The task: Count the lines in the records below that contain the string "response", and reply with that number alone.
^^^^
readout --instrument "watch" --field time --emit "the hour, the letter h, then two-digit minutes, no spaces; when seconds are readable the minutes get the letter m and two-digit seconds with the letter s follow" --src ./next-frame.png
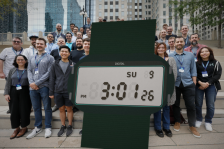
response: 3h01m26s
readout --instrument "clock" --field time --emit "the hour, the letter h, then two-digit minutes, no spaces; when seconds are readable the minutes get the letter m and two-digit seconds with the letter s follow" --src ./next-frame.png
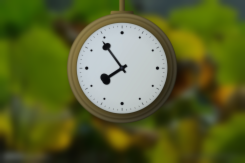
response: 7h54
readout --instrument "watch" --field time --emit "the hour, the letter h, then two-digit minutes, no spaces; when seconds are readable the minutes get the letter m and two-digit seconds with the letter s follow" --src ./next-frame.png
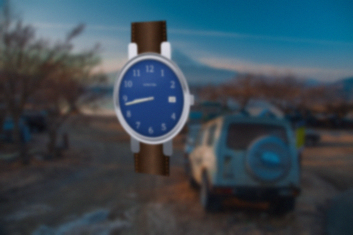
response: 8h43
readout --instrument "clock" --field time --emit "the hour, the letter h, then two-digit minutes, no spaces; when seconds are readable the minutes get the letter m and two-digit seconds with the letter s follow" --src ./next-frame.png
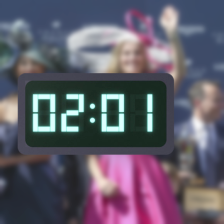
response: 2h01
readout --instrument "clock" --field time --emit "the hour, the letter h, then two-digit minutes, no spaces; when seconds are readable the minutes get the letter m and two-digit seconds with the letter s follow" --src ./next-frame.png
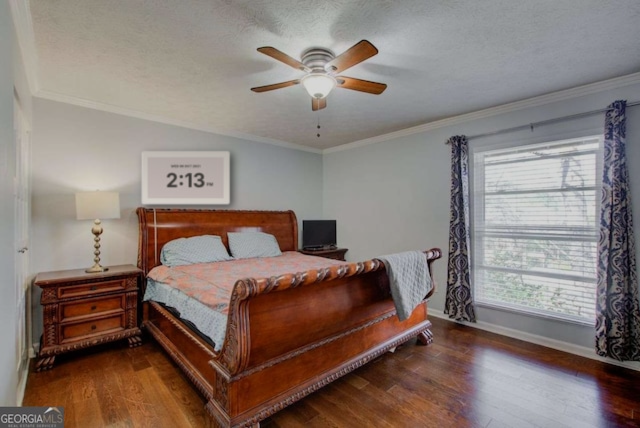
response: 2h13
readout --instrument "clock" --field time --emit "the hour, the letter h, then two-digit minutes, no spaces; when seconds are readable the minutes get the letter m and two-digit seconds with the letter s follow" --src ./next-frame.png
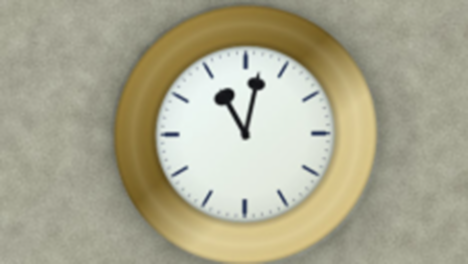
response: 11h02
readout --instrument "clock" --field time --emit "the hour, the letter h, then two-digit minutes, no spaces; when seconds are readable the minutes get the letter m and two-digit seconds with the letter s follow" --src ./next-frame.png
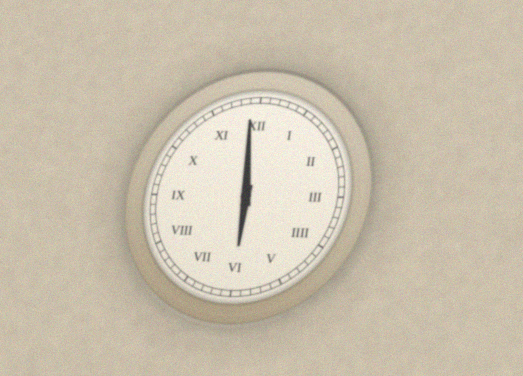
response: 5h59
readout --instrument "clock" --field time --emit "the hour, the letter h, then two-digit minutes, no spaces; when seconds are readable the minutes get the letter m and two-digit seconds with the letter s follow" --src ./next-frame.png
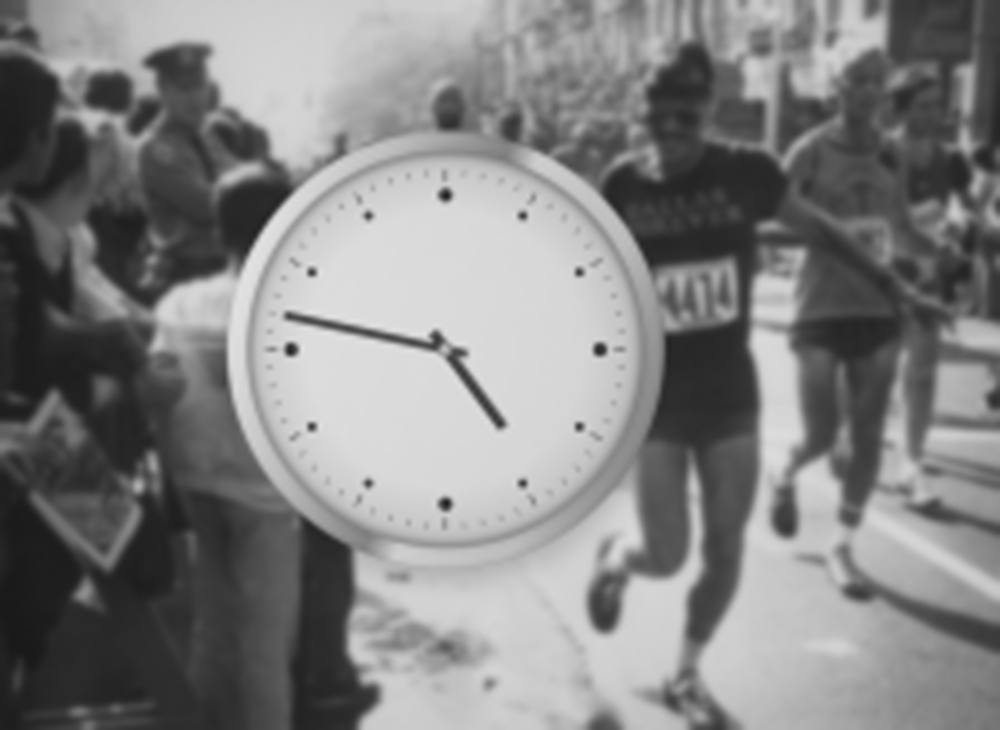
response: 4h47
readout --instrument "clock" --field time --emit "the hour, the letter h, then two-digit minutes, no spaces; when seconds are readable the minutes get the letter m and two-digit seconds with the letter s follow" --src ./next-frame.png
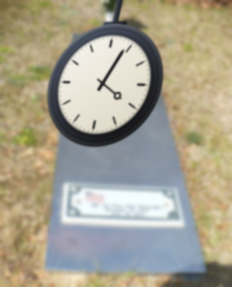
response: 4h04
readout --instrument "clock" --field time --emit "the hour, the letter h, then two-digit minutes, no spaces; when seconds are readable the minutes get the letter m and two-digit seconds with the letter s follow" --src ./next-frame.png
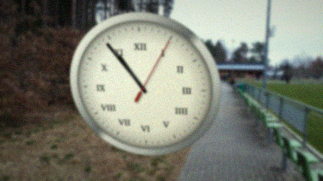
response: 10h54m05s
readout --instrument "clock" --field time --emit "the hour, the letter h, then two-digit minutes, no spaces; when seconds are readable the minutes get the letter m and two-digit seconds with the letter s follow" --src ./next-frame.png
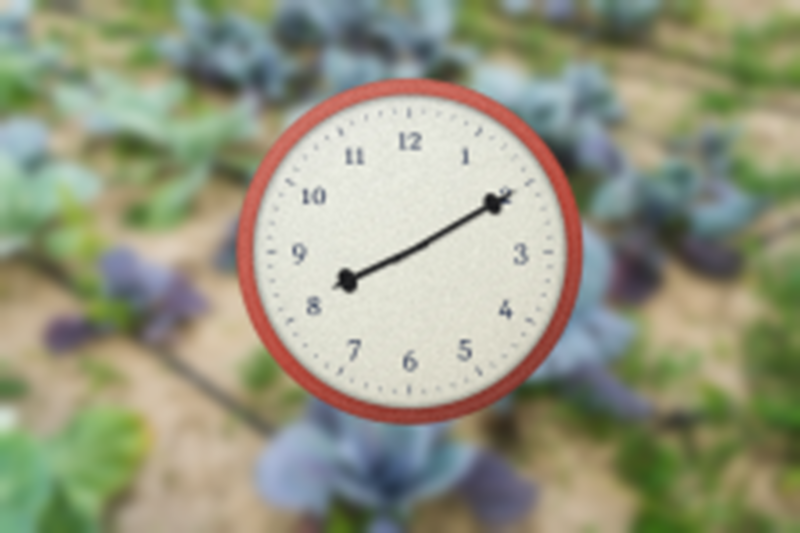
^^^^
Answer to the exercise: 10